Star-Trek

Writer Talks STAR TREK Paralysis

A fourth movie in the Kelvin timeline of Star Trek has been on, then off, then on. It now seems off again. Nobody at Paramount seems to know what to do with the franchise on the big screen. Matt Shakman, Noah Hawley, and Susan Beir had all been temporarily in the director’s chair, but nothing ever moved.

Now, writer Mark L. Smith, co-writer of The Revenant and writer of the upcoming Twisters, has spoken about his view of Paramount and the franchise, while also touching on another famous attempt at Star Trek, Quentin Tarantino’s.

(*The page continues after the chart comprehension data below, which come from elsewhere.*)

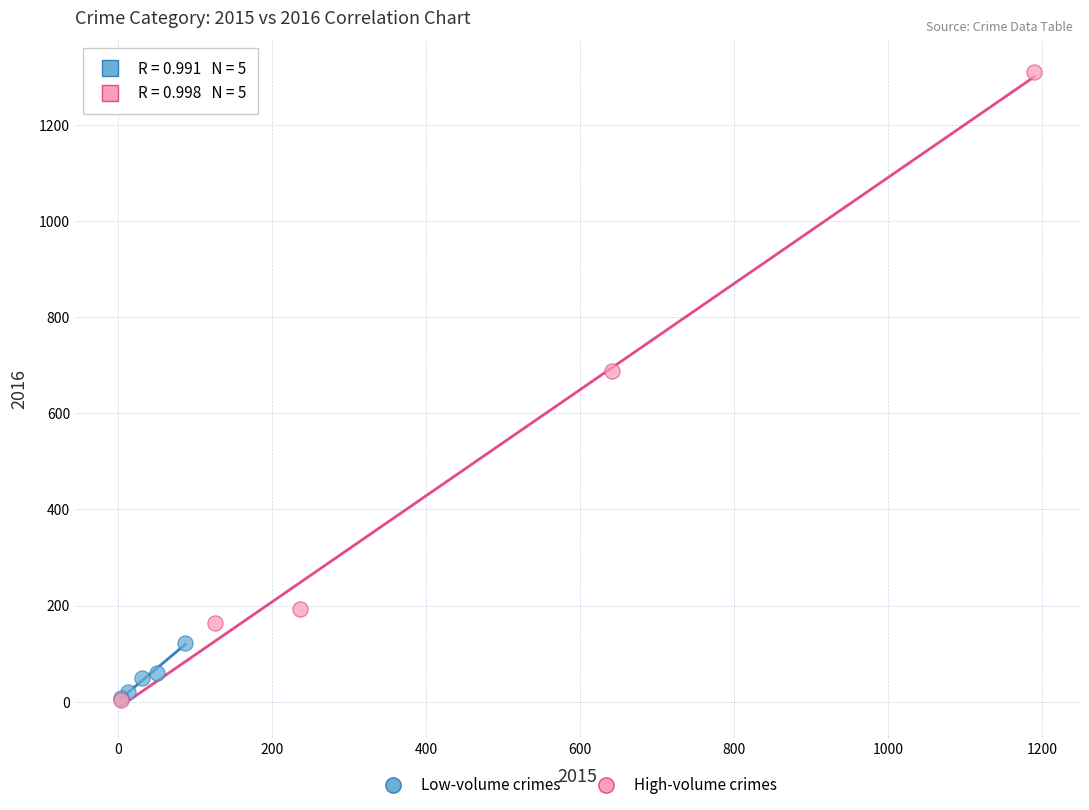

Which series reaches the maximum Y coordinate?

High-volume crimes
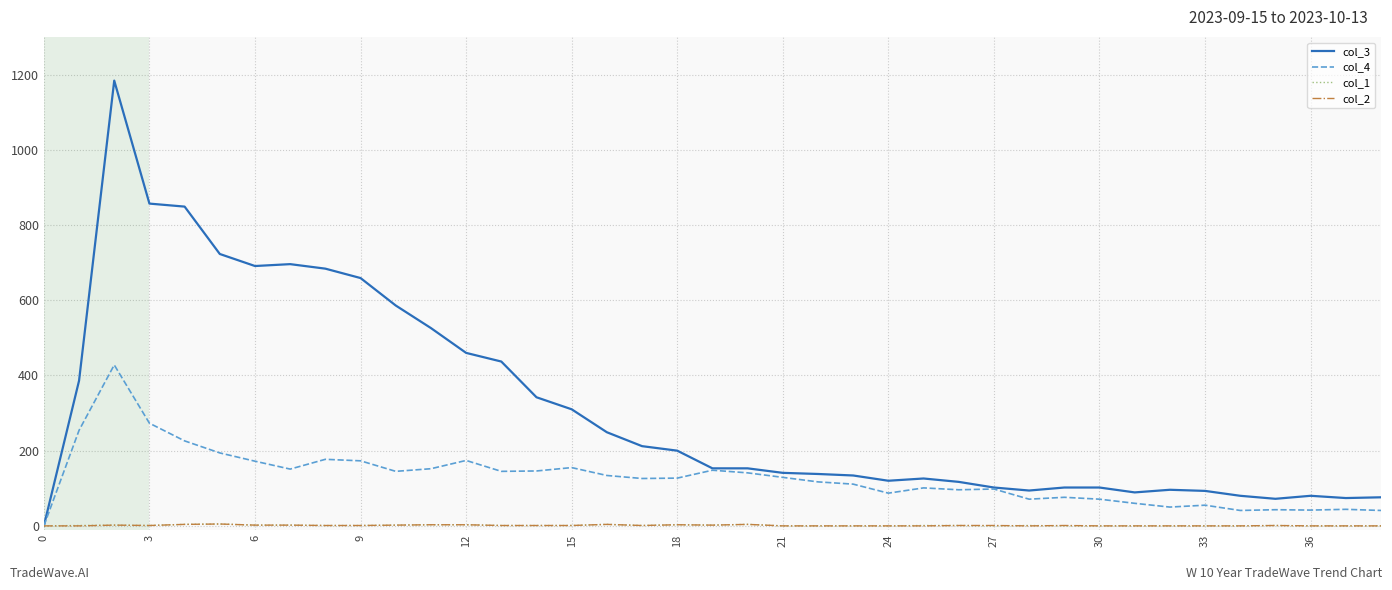

Which series has the widest spread of values?

col_3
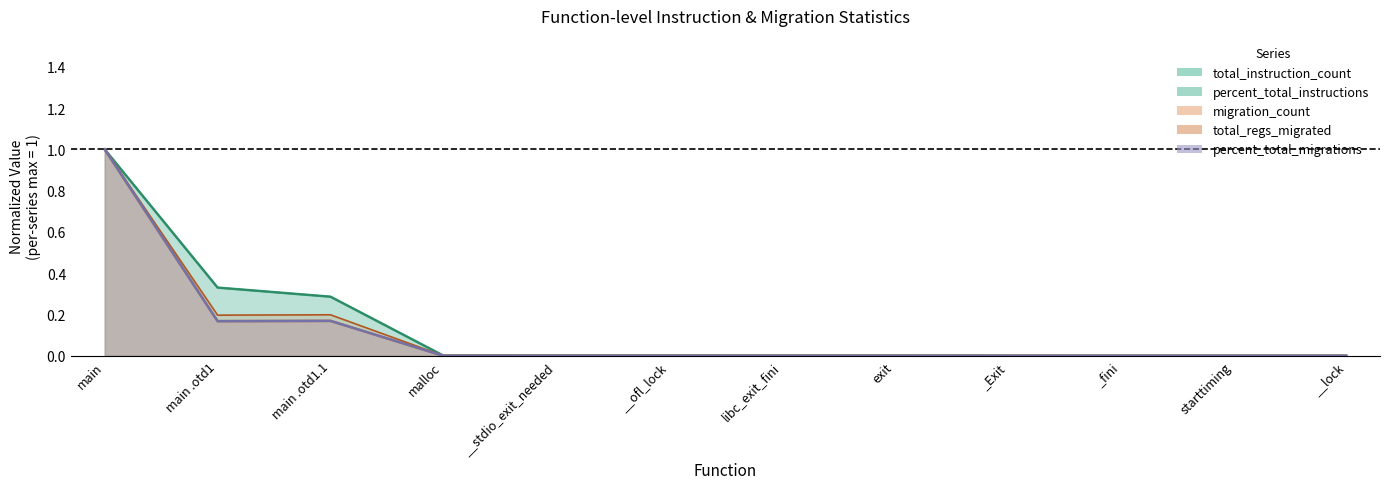

True or false: total_instruction_count and total_regs_migrated cross at least once.

False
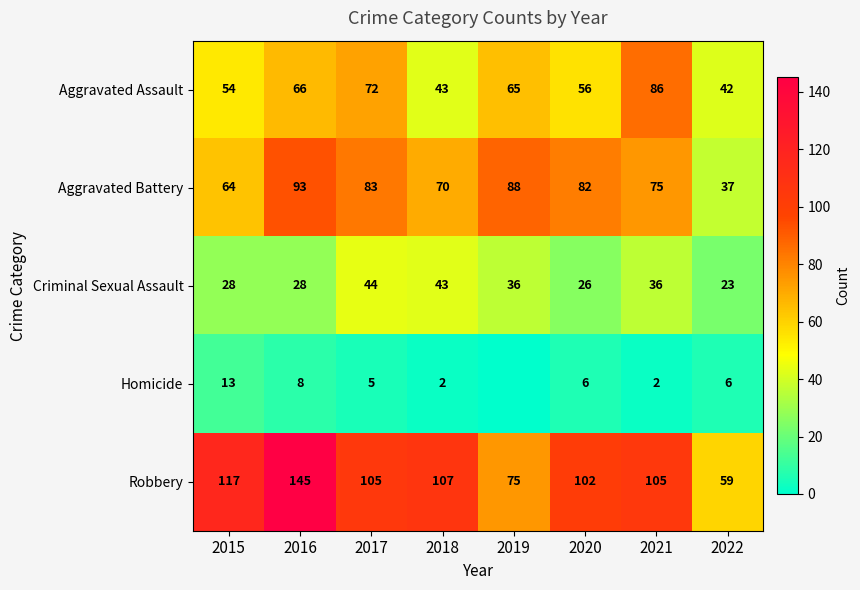

Is the value of Aggravated Assault at 2015 greater than the value of Robbery at 2016?

No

In an interview with Collider while out promoting his latest project, the George Clooney-directed The Boys In The Boat, he says the biggest issue right now is the studio, and their inability to decide on what Star Trek really is.

Paramount

The previous movies were reasonably tight-budgeted, frugal affairs when compared to some of their sci-fi counterparts. That all changed when JJ Abrams relaunched the franchise as a blockbuster tentpole series in 2009 full of big sets, big stunts, and big spectacles. Now Paramount is unable to drag itself out of its paralysis around the franchise as, according to Smith:

“…there are different people at different levels [within Paramount who see it differently and nobody can agree for [everyone to kind of meet in the middle and do a version of it.”

One thing that may have changed everything in the world of Star Trek was Tarantino’s proposed version of things. Smith claims this would have changed Trek in the way Thor: Ragnorok changed Marvel. Not necessarily a good thing now we know what Marvel has struggled with since Endgame. He even said that Tarantion’s Trek script is still sitting on his desk, but now doubts it would ever get made, mostly due to Tarantino’s self-imposed ten-movie limit:

“So I wrote that, Quentin and I went back and forth, he was gonna do some stuff on it, and then he started worrying about the number, his kind of unofficial number of films.

I remember we were talking, and he goes, ‘If I can just wrap my head around the idea that Star Trek could be my last movie, the last thing I ever do. Is this how I want to end it?’ And I think that was the bump he could never get across, so the script is still sitting there on his desk.

…It was just a balls-out kind of thing. I can’t say anything about the story. He would kill me. But I think his vision was just to go hard. It was a hard R. It was going to be some Pulp Fiction violence. Not a lot of the language, we saved a couple things for just special characters to kind of drop that into the Star Trek world, but it was just really the edginess and the kind of that Tarantino flair, man, that he was bringing to it.”

Meanwhile, Star Trek remains largely a risible small-screen mess with absolutely none of the vibe that made earlier efforts so great.